Pertanyaan lain adalah: Apakah suami atau pasangan dari 150 ibu yang melahirkan bayi dengan HIV/AIDS itu sudah menjalani tes HIV?
Kalau jawabannya belum, maka 150 laki-laki itu menjadi mata rantai penyebaran HIV secara horizonal di masyarakat, al.melalui hubungan seksual tanpa kondom di dalam dan di luar nikah.
Kasus kumulatif HIV/AIDS di Prov Papua sampai akhir 2012 mencapai 13.196.
Daerah yang jumlah penderitanya tertinggi ada di Kab Mimika 2.823 dan Kota
Jayapura 2.666.
Faktor risiko terbesar, menurut Josef: "Sebanyak 98 persen
penyebarannya melalui hubungan seks."
Pertanyaan untuk Josef: Apa langkah Dinkes Papua untuk menanggulangi
penyebaran HIV/AIDS melalui hubungan seksual?
Tentu saja tidak ada karena dalam Perda AIDS Prov Papua pun tidak ada satu
pasal pun yang memberikan langkah yang konkret untuk menanggulangi HIV/AIDS di
Papua (Lihat: Perda AIDS Prov
Papua: Tidak Ada Lokalisasi Pelacuran (di Papua)- http://www.aidsindonesia.com/2012/08/dalam-perda-aids-prov-papua-tidak-ada.html).
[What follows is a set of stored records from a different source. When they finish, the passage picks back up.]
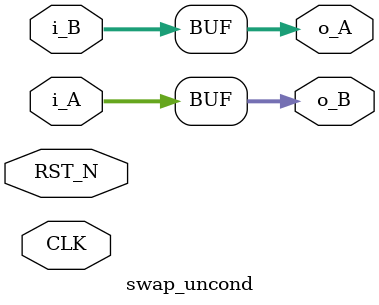
<source format=v>

`ifdef BSV_ASSIGNMENT_DELAY
`else
  `define BSV_ASSIGNMENT_DELAY
`endif

`ifdef BSV_POSITIVE_RESET
  `define BSV_RESET_VALUE 1'b1
  `define BSV_RESET_EDGE posedge
`else
  `define BSV_RESET_VALUE 1'b0
  `define BSV_RESET_EDGE negedge
`endif

module swap_uncond(CLK,
		   RST_N,

		   i_A,
		   i_B,

		   o_A,

		   o_B);
  input  CLK;
  input  RST_N;

  // action method put
  input  [31 : 0] i_A;
  input  [31 : 0] i_B;

  // value method getA
  output [31 : 0] o_A;

  // value method getB
  output [31 : 0] o_B;

  // signals for module outputs
  wire [31 : 0] o_A, o_B;

  // value method getA
  assign o_A = i_B ;

  // value method getB
  assign o_B = i_A ;
endmodule  // swap_uncond


</source>
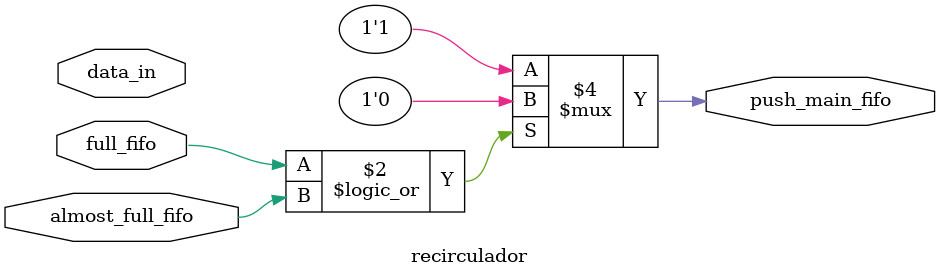
<source format=v>
module recirculador(input [5:0] data_in,
                    input full_fifo,
                    input almost_full_fifo,
                    output push_main_fifo);


always @(*) begin
    if (full_fifo || almost_full_fifo) push_main_fifo = 0;
    else push_main_fifo = 1;
end

endmodule

</source>
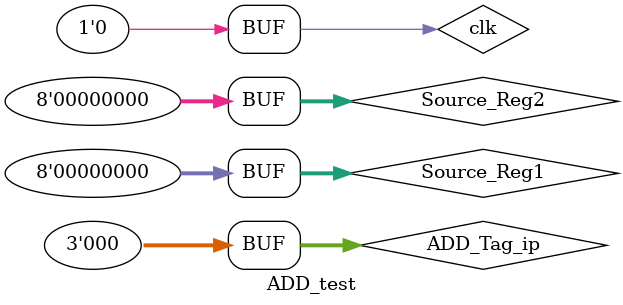
<source format=v>
`timescale 1ns / 1ps


module ADD_test;

	// Inputs
	reg [2:0] ADD_Tag_ip;
	reg [7:0] Source_Reg1;
	reg [7:0] Source_Reg2;
	reg clk;

	// Outputs
	wire [2:0] count;
	wire ADD_Status;
	wire [7:0] ADD_Output;
	wire [2:0] ADD_Tag_op;

	// Instantiate the Unit Under Test (UUT)
	Adder_Unit uut (
		.count(count), 
		.ADD_Status(ADD_Status), 
		.ADD_Output(ADD_Output), 
		.ADD_Tag_op(ADD_Tag_op), 
		.ADD_Tag_ip(ADD_Tag_ip), 
		.Source_Reg1(Source_Reg1), 
		.Source_Reg2(Source_Reg2), 
		.clk(clk)
	);

	initial begin
		// Initialize Inputs
		ADD_Tag_ip = 0;
		Source_Reg1 = 0;
		Source_Reg2 = 0;
		clk = 0;

		// Wait 100 ns for global reset to finish
		#100;
        
		// Add stimulus here

	end
      
endmodule


</source>
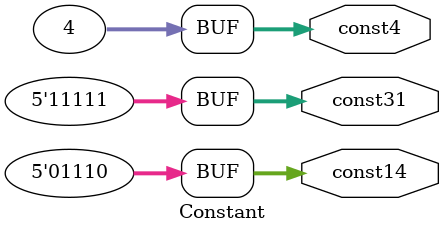
<source format=v>
module Constant(const4,const14,const31);
output[4:0] const14,const31;
output[31:0] const4;

assign const14=5'd14;
assign const31=5'd31;
assign const4 =32'd4;

endmodule

</source>
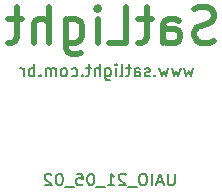
<source format=gbr>
%TF.GenerationSoftware,KiCad,Pcbnew,(5.1.10)-1*%
%TF.CreationDate,2021-05-10T23:52:44-03:00*%
%TF.ProjectId,MGA_02,4d47415f-3032-42e6-9b69-6361645f7063,rev?*%
%TF.SameCoordinates,Original*%
%TF.FileFunction,Legend,Bot*%
%TF.FilePolarity,Positive*%
%FSLAX46Y46*%
G04 Gerber Fmt 4.6, Leading zero omitted, Abs format (unit mm)*
G04 Created by KiCad (PCBNEW (5.1.10)-1) date 2021-05-10 23:52:44*
%MOMM*%
%LPD*%
G01*
G04 APERTURE LIST*
%ADD10C,0.150000*%
%ADD11C,0.500000*%
G04 APERTURE END LIST*
D10*
X104476190Y-126202380D02*
X104476190Y-127011904D01*
X104428571Y-127107142D01*
X104380952Y-127154761D01*
X104285714Y-127202380D01*
X104095238Y-127202380D01*
X104000000Y-127154761D01*
X103952380Y-127107142D01*
X103904761Y-127011904D01*
X103904761Y-126202380D01*
X103476190Y-126916666D02*
X103000000Y-126916666D01*
X103571428Y-127202380D02*
X103238095Y-126202380D01*
X102904761Y-127202380D01*
X102571428Y-127202380D02*
X102571428Y-126202380D01*
X101904761Y-126202380D02*
X101714285Y-126202380D01*
X101619047Y-126250000D01*
X101523809Y-126345238D01*
X101476190Y-126535714D01*
X101476190Y-126869047D01*
X101523809Y-127059523D01*
X101619047Y-127154761D01*
X101714285Y-127202380D01*
X101904761Y-127202380D01*
X102000000Y-127154761D01*
X102095238Y-127059523D01*
X102142857Y-126869047D01*
X102142857Y-126535714D01*
X102095238Y-126345238D01*
X102000000Y-126250000D01*
X101904761Y-126202380D01*
X101285714Y-127297619D02*
X100523809Y-127297619D01*
X100333333Y-126297619D02*
X100285714Y-126250000D01*
X100190476Y-126202380D01*
X99952380Y-126202380D01*
X99857142Y-126250000D01*
X99809523Y-126297619D01*
X99761904Y-126392857D01*
X99761904Y-126488095D01*
X99809523Y-126630952D01*
X100380952Y-127202380D01*
X99761904Y-127202380D01*
X98809523Y-127202380D02*
X99380952Y-127202380D01*
X99095238Y-127202380D02*
X99095238Y-126202380D01*
X99190476Y-126345238D01*
X99285714Y-126440476D01*
X99380952Y-126488095D01*
X98619047Y-127297619D02*
X97857142Y-127297619D01*
X97428571Y-126202380D02*
X97333333Y-126202380D01*
X97238095Y-126250000D01*
X97190476Y-126297619D01*
X97142857Y-126392857D01*
X97095238Y-126583333D01*
X97095238Y-126821428D01*
X97142857Y-127011904D01*
X97190476Y-127107142D01*
X97238095Y-127154761D01*
X97333333Y-127202380D01*
X97428571Y-127202380D01*
X97523809Y-127154761D01*
X97571428Y-127107142D01*
X97619047Y-127011904D01*
X97666666Y-126821428D01*
X97666666Y-126583333D01*
X97619047Y-126392857D01*
X97571428Y-126297619D01*
X97523809Y-126250000D01*
X97428571Y-126202380D01*
X96190476Y-126202380D02*
X96666666Y-126202380D01*
X96714285Y-126678571D01*
X96666666Y-126630952D01*
X96571428Y-126583333D01*
X96333333Y-126583333D01*
X96238095Y-126630952D01*
X96190476Y-126678571D01*
X96142857Y-126773809D01*
X96142857Y-127011904D01*
X96190476Y-127107142D01*
X96238095Y-127154761D01*
X96333333Y-127202380D01*
X96571428Y-127202380D01*
X96666666Y-127154761D01*
X96714285Y-127107142D01*
X95952380Y-127297619D02*
X95190476Y-127297619D01*
X94761904Y-126202380D02*
X94666666Y-126202380D01*
X94571428Y-126250000D01*
X94523809Y-126297619D01*
X94476190Y-126392857D01*
X94428571Y-126583333D01*
X94428571Y-126821428D01*
X94476190Y-127011904D01*
X94523809Y-127107142D01*
X94571428Y-127154761D01*
X94666666Y-127202380D01*
X94761904Y-127202380D01*
X94857142Y-127154761D01*
X94904761Y-127107142D01*
X94952380Y-127011904D01*
X95000000Y-126821428D01*
X95000000Y-126583333D01*
X94952380Y-126392857D01*
X94904761Y-126297619D01*
X94857142Y-126250000D01*
X94761904Y-126202380D01*
X94047619Y-126297619D02*
X94000000Y-126250000D01*
X93904761Y-126202380D01*
X93666666Y-126202380D01*
X93571428Y-126250000D01*
X93523809Y-126297619D01*
X93476190Y-126392857D01*
X93476190Y-126488095D01*
X93523809Y-126630952D01*
X94095238Y-127202380D01*
X93476190Y-127202380D01*
X106035714Y-117285714D02*
X105845238Y-117952380D01*
X105654761Y-117476190D01*
X105464285Y-117952380D01*
X105273809Y-117285714D01*
X104988095Y-117285714D02*
X104797619Y-117952380D01*
X104607142Y-117476190D01*
X104416666Y-117952380D01*
X104226190Y-117285714D01*
X103940476Y-117285714D02*
X103750000Y-117952380D01*
X103559523Y-117476190D01*
X103369047Y-117952380D01*
X103178571Y-117285714D01*
X102797619Y-117857142D02*
X102750000Y-117904761D01*
X102797619Y-117952380D01*
X102845238Y-117904761D01*
X102797619Y-117857142D01*
X102797619Y-117952380D01*
X102369047Y-117904761D02*
X102273809Y-117952380D01*
X102083333Y-117952380D01*
X101988095Y-117904761D01*
X101940476Y-117809523D01*
X101940476Y-117761904D01*
X101988095Y-117666666D01*
X102083333Y-117619047D01*
X102226190Y-117619047D01*
X102321428Y-117571428D01*
X102369047Y-117476190D01*
X102369047Y-117428571D01*
X102321428Y-117333333D01*
X102226190Y-117285714D01*
X102083333Y-117285714D01*
X101988095Y-117333333D01*
X101083333Y-117952380D02*
X101083333Y-117428571D01*
X101130952Y-117333333D01*
X101226190Y-117285714D01*
X101416666Y-117285714D01*
X101511904Y-117333333D01*
X101083333Y-117904761D02*
X101178571Y-117952380D01*
X101416666Y-117952380D01*
X101511904Y-117904761D01*
X101559523Y-117809523D01*
X101559523Y-117714285D01*
X101511904Y-117619047D01*
X101416666Y-117571428D01*
X101178571Y-117571428D01*
X101083333Y-117523809D01*
X100750000Y-117285714D02*
X100369047Y-117285714D01*
X100607142Y-116952380D02*
X100607142Y-117809523D01*
X100559523Y-117904761D01*
X100464285Y-117952380D01*
X100369047Y-117952380D01*
X99892857Y-117952380D02*
X99988095Y-117904761D01*
X100035714Y-117809523D01*
X100035714Y-116952380D01*
X99511904Y-117952380D02*
X99511904Y-117285714D01*
X99511904Y-116952380D02*
X99559523Y-117000000D01*
X99511904Y-117047619D01*
X99464285Y-117000000D01*
X99511904Y-116952380D01*
X99511904Y-117047619D01*
X98607142Y-117285714D02*
X98607142Y-118095238D01*
X98654761Y-118190476D01*
X98702380Y-118238095D01*
X98797619Y-118285714D01*
X98940476Y-118285714D01*
X99035714Y-118238095D01*
X98607142Y-117904761D02*
X98702380Y-117952380D01*
X98892857Y-117952380D01*
X98988095Y-117904761D01*
X99035714Y-117857142D01*
X99083333Y-117761904D01*
X99083333Y-117476190D01*
X99035714Y-117380952D01*
X98988095Y-117333333D01*
X98892857Y-117285714D01*
X98702380Y-117285714D01*
X98607142Y-117333333D01*
X98130952Y-117952380D02*
X98130952Y-116952380D01*
X97702380Y-117952380D02*
X97702380Y-117428571D01*
X97750000Y-117333333D01*
X97845238Y-117285714D01*
X97988095Y-117285714D01*
X98083333Y-117333333D01*
X98130952Y-117380952D01*
X97369047Y-117285714D02*
X96988095Y-117285714D01*
X97226190Y-116952380D02*
X97226190Y-117809523D01*
X97178571Y-117904761D01*
X97083333Y-117952380D01*
X96988095Y-117952380D01*
X96654761Y-117857142D02*
X96607142Y-117904761D01*
X96654761Y-117952380D01*
X96702380Y-117904761D01*
X96654761Y-117857142D01*
X96654761Y-117952380D01*
X95750000Y-117904761D02*
X95845238Y-117952380D01*
X96035714Y-117952380D01*
X96130952Y-117904761D01*
X96178571Y-117857142D01*
X96226190Y-117761904D01*
X96226190Y-117476190D01*
X96178571Y-117380952D01*
X96130952Y-117333333D01*
X96035714Y-117285714D01*
X95845238Y-117285714D01*
X95750000Y-117333333D01*
X95178571Y-117952380D02*
X95273809Y-117904761D01*
X95321428Y-117857142D01*
X95369047Y-117761904D01*
X95369047Y-117476190D01*
X95321428Y-117380952D01*
X95273809Y-117333333D01*
X95178571Y-117285714D01*
X95035714Y-117285714D01*
X94940476Y-117333333D01*
X94892857Y-117380952D01*
X94845238Y-117476190D01*
X94845238Y-117761904D01*
X94892857Y-117857142D01*
X94940476Y-117904761D01*
X95035714Y-117952380D01*
X95178571Y-117952380D01*
X94416666Y-117952380D02*
X94416666Y-117285714D01*
X94416666Y-117380952D02*
X94369047Y-117333333D01*
X94273809Y-117285714D01*
X94130952Y-117285714D01*
X94035714Y-117333333D01*
X93988095Y-117428571D01*
X93988095Y-117952380D01*
X93988095Y-117428571D02*
X93940476Y-117333333D01*
X93845238Y-117285714D01*
X93702380Y-117285714D01*
X93607142Y-117333333D01*
X93559523Y-117428571D01*
X93559523Y-117952380D01*
X93083333Y-117857142D02*
X93035714Y-117904761D01*
X93083333Y-117952380D01*
X93130952Y-117904761D01*
X93083333Y-117857142D01*
X93083333Y-117952380D01*
X92607142Y-117952380D02*
X92607142Y-116952380D01*
X92607142Y-117333333D02*
X92511904Y-117285714D01*
X92321428Y-117285714D01*
X92226190Y-117333333D01*
X92178571Y-117380952D01*
X92130952Y-117476190D01*
X92130952Y-117761904D01*
X92178571Y-117857142D01*
X92226190Y-117904761D01*
X92321428Y-117952380D01*
X92511904Y-117952380D01*
X92607142Y-117904761D01*
X91702380Y-117952380D02*
X91702380Y-117285714D01*
X91702380Y-117476190D02*
X91654761Y-117380952D01*
X91607142Y-117333333D01*
X91511904Y-117285714D01*
X91416666Y-117285714D01*
D11*
X107821428Y-114964285D02*
X107392857Y-115107142D01*
X106678571Y-115107142D01*
X106392857Y-114964285D01*
X106250000Y-114821428D01*
X106107142Y-114535714D01*
X106107142Y-114250000D01*
X106250000Y-113964285D01*
X106392857Y-113821428D01*
X106678571Y-113678571D01*
X107250000Y-113535714D01*
X107535714Y-113392857D01*
X107678571Y-113250000D01*
X107821428Y-112964285D01*
X107821428Y-112678571D01*
X107678571Y-112392857D01*
X107535714Y-112250000D01*
X107250000Y-112107142D01*
X106535714Y-112107142D01*
X106107142Y-112250000D01*
X103535714Y-115107142D02*
X103535714Y-113535714D01*
X103678571Y-113250000D01*
X103964285Y-113107142D01*
X104535714Y-113107142D01*
X104821428Y-113250000D01*
X103535714Y-114964285D02*
X103821428Y-115107142D01*
X104535714Y-115107142D01*
X104821428Y-114964285D01*
X104964285Y-114678571D01*
X104964285Y-114392857D01*
X104821428Y-114107142D01*
X104535714Y-113964285D01*
X103821428Y-113964285D01*
X103535714Y-113821428D01*
X102535714Y-113107142D02*
X101392857Y-113107142D01*
X102107142Y-112107142D02*
X102107142Y-114678571D01*
X101964285Y-114964285D01*
X101678571Y-115107142D01*
X101392857Y-115107142D01*
X98964285Y-115107142D02*
X100392857Y-115107142D01*
X100392857Y-112107142D01*
X97964285Y-115107142D02*
X97964285Y-113107142D01*
X97964285Y-112107142D02*
X98107142Y-112250000D01*
X97964285Y-112392857D01*
X97821428Y-112250000D01*
X97964285Y-112107142D01*
X97964285Y-112392857D01*
X95250000Y-113107142D02*
X95250000Y-115535714D01*
X95392857Y-115821428D01*
X95535714Y-115964285D01*
X95821428Y-116107142D01*
X96250000Y-116107142D01*
X96535714Y-115964285D01*
X95250000Y-114964285D02*
X95535714Y-115107142D01*
X96107142Y-115107142D01*
X96392857Y-114964285D01*
X96535714Y-114821428D01*
X96678571Y-114535714D01*
X96678571Y-113678571D01*
X96535714Y-113392857D01*
X96392857Y-113250000D01*
X96107142Y-113107142D01*
X95535714Y-113107142D01*
X95250000Y-113250000D01*
X93821428Y-115107142D02*
X93821428Y-112107142D01*
X92535714Y-115107142D02*
X92535714Y-113535714D01*
X92678571Y-113250000D01*
X92964285Y-113107142D01*
X93392857Y-113107142D01*
X93678571Y-113250000D01*
X93821428Y-113392857D01*
X91535714Y-113107142D02*
X90392857Y-113107142D01*
X91107142Y-112107142D02*
X91107142Y-114678571D01*
X90964285Y-114964285D01*
X90678571Y-115107142D01*
X90392857Y-115107142D01*
M02*

</source>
Menurut Josef, peningkatan jumlah penderita HIV-AIDS di Papua terjadi
akibat kesadaran masyarakat untuk memeriksakan dirinya semakin tinggi. Tapi, di sisi lain, peningkatan angka
penderita HIV-AIDS ini akibat perilaku seks menyimpang dari masyarakat.
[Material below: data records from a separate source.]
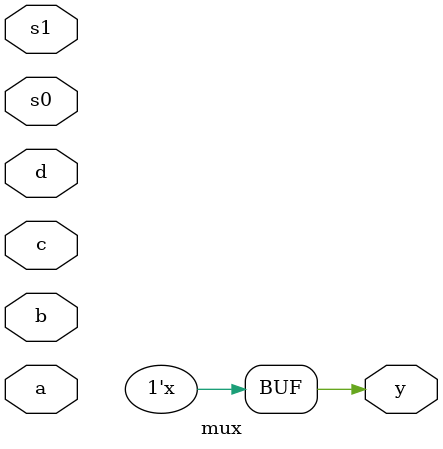
<source format=v>
module mux(input wire a,b,c,d,
input wire s0,s1,
output reg y
);
reg x,z;
always @(*) begin
    if (~s0) begin
        x<=a;
        z<=c;
    end
        else begin
        x<=b;
        z<=d;
    end
    if (~s1)
        y<= x;
        else
        y<=z;
    
    end
endmodule

</source>
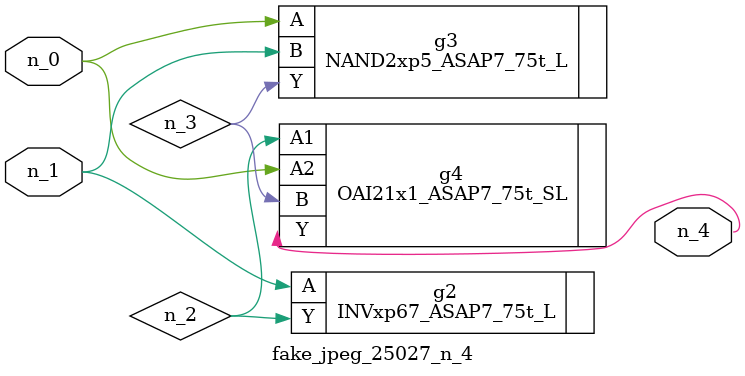
<source format=v>
module fake_jpeg_25027_n_4 (n_0, n_1, n_4);

input n_0;
input n_1;

output n_4;

wire n_2;
wire n_3;

INVxp67_ASAP7_75t_L g2 ( 
.A(n_1),
.Y(n_2)
);

NAND2xp5_ASAP7_75t_L g3 ( 
.A(n_0),
.B(n_1),
.Y(n_3)
);

OAI21x1_ASAP7_75t_SL g4 ( 
.A1(n_2),
.A2(n_0),
.B(n_3),
.Y(n_4)
);


endmodule
</source>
Lagi-lagi Josef mengumbar mitos (anggapan yang salah). Apa yang dimaksud
dengan perilaku seks menyimpang?
Kalau ’perilaku seks menyimpang’ diartikan sebagai melacur, maka risiko
tertular HIV melalui hubungan seksual bukan karena sifat hubungan seksual (perilaku
seks menyimpang), tapi karena kondisi saat terjadi hubungan seksual yaitu
laki-laki tidak memakai kondom dan perempuan mengidap HIV/AIDS (kondisi
hubungan seksual).
Di Papua banyak lokasi pelacuran, tapi tidak ada intervensi berupa program
yang konkret untuk memaksa laki-laki memakai kondom ketika sanggama dengan PSK.
Karena tidak ada program yang konkret dan faktor risiko penularan HIV/AIDS
terbesar adalah hubungan seksual, al. dengan PSK, maka penyebaran HIV/AIDS di Papua
akan terus terjadi yang kelak bermuara pada ’ledakan AIDS’ yang membuat Papua
sebagai ’Afrika Kedua’. ***[AIDS Watch Indonesia/Syaiful W.